[Lens and sensor metadata]
= = = =

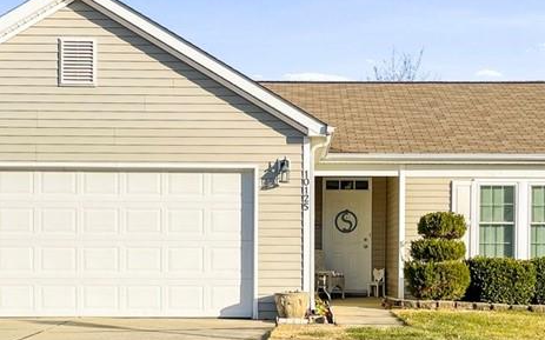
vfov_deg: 21.2
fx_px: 906
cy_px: 231
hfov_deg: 33.5
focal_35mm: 61
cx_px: 300
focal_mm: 5.1
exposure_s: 1/4700
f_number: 1.6
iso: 32
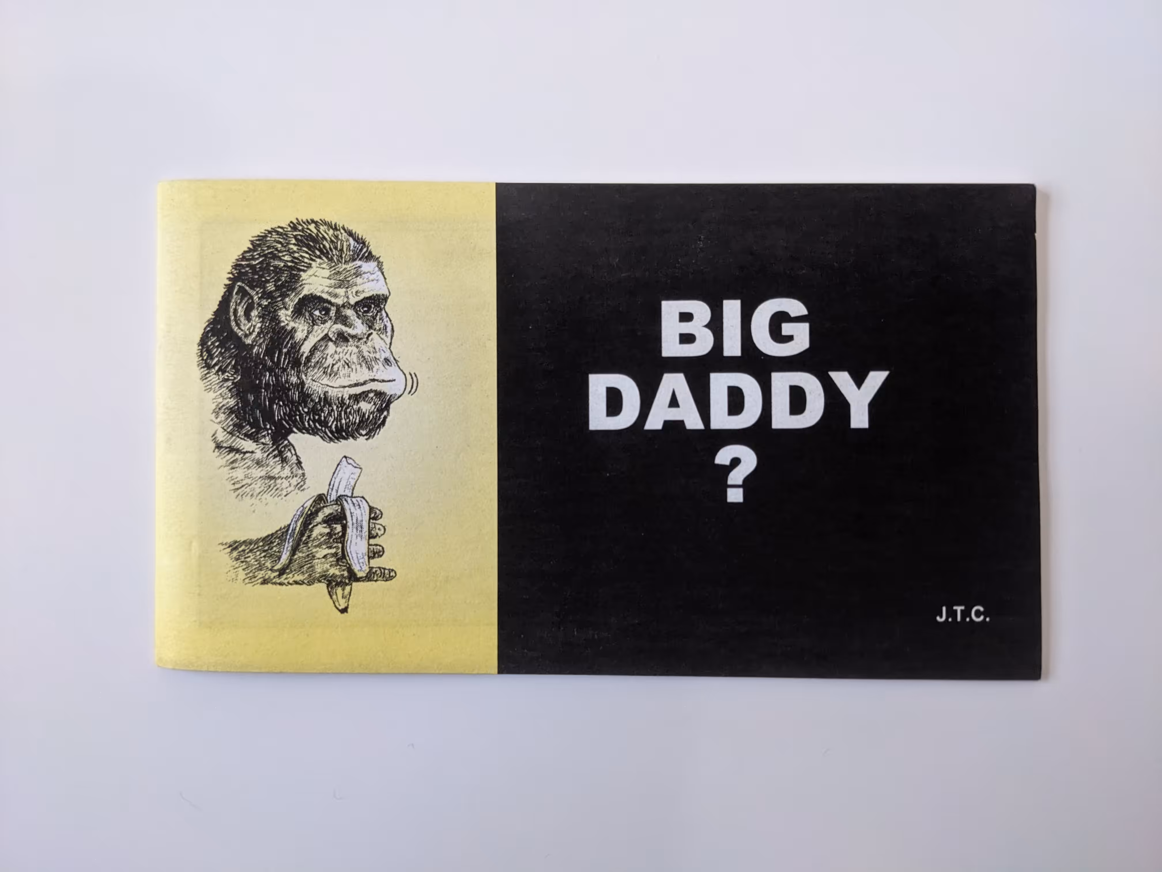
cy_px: 436
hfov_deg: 65.3
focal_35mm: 27
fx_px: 906
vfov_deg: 51.4
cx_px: 581
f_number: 1.73
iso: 615
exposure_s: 1/30
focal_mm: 4.38
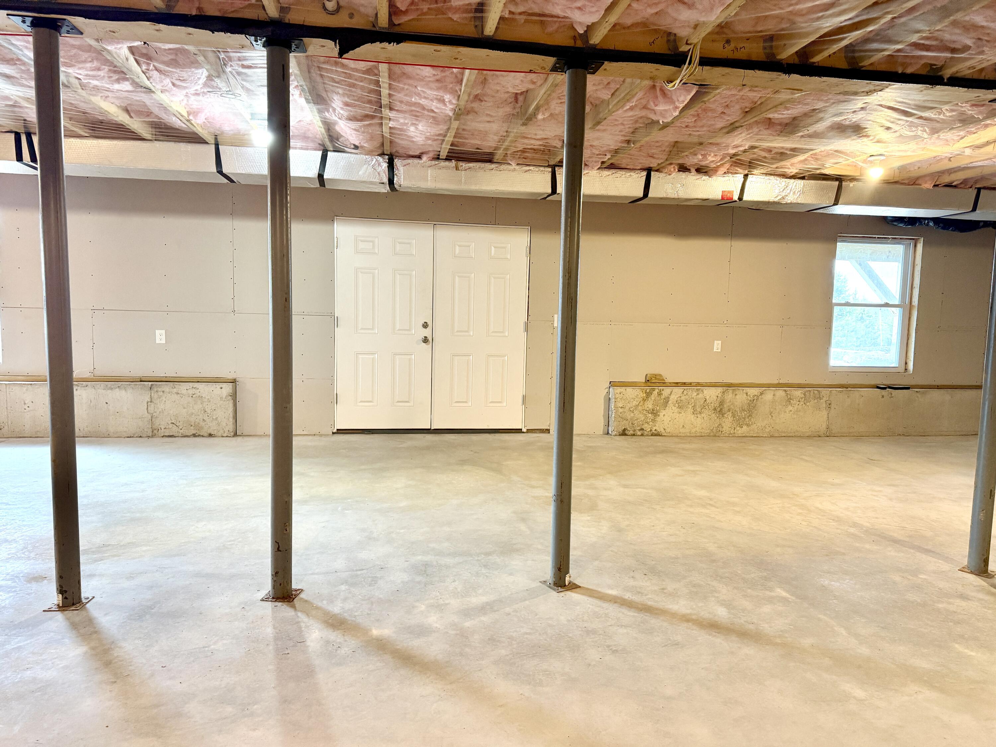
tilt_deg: -5.8
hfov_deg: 71.6
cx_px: 498
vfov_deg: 56.8
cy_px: 374
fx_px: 691
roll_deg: -0.9
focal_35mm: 24
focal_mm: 6.76
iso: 320
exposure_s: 1/60
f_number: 1.78
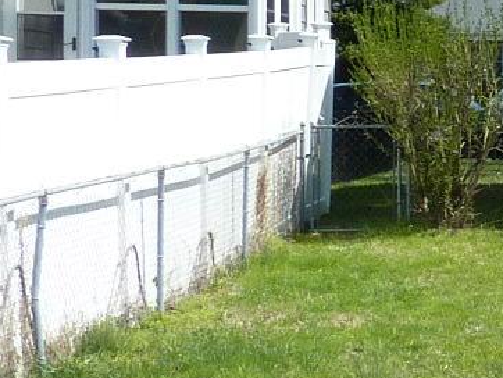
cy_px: 143
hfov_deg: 12.3
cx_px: 1087
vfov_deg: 10.8
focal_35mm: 137
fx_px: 1992
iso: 100
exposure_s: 1/400
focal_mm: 4.1
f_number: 4.5
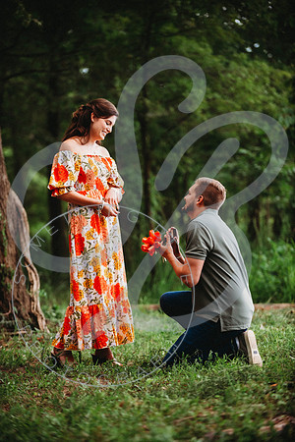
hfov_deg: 10.5
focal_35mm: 130
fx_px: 1598
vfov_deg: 15.8
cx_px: 148
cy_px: 221
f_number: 2.8
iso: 1250
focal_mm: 130
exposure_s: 1/320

= = = =

__What you need to do__
Exactly as written, repeat the lines from the beginning of the entries up to and including the line with "exposure_s: 1/60", but not the pictures.

__Response__
vfov_deg: 21.2
fx_px: 906
cy_px: 231
hfov_deg: 33.5
focal_35mm: 61
cx_px: 300
focal_mm: 5.1
exposure_s: 1/4700
f_number: 1.6
iso: 32
cy_px: 436
hfov_deg: 65.3
focal_35mm: 27
fx_px: 906
vfov_deg: 51.4
cx_px: 581
f_number: 1.73
iso: 615
exposure_s: 1/30
focal_mm: 4.38
tilt_deg: -5.8
hfov_deg: 71.6
cx_px: 498
vfov_deg: 56.8
cy_px: 374
fx_px: 691
roll_deg: -0.9
focal_35mm: 24
focal_mm: 6.76
iso: 320
exposure_s: 1/60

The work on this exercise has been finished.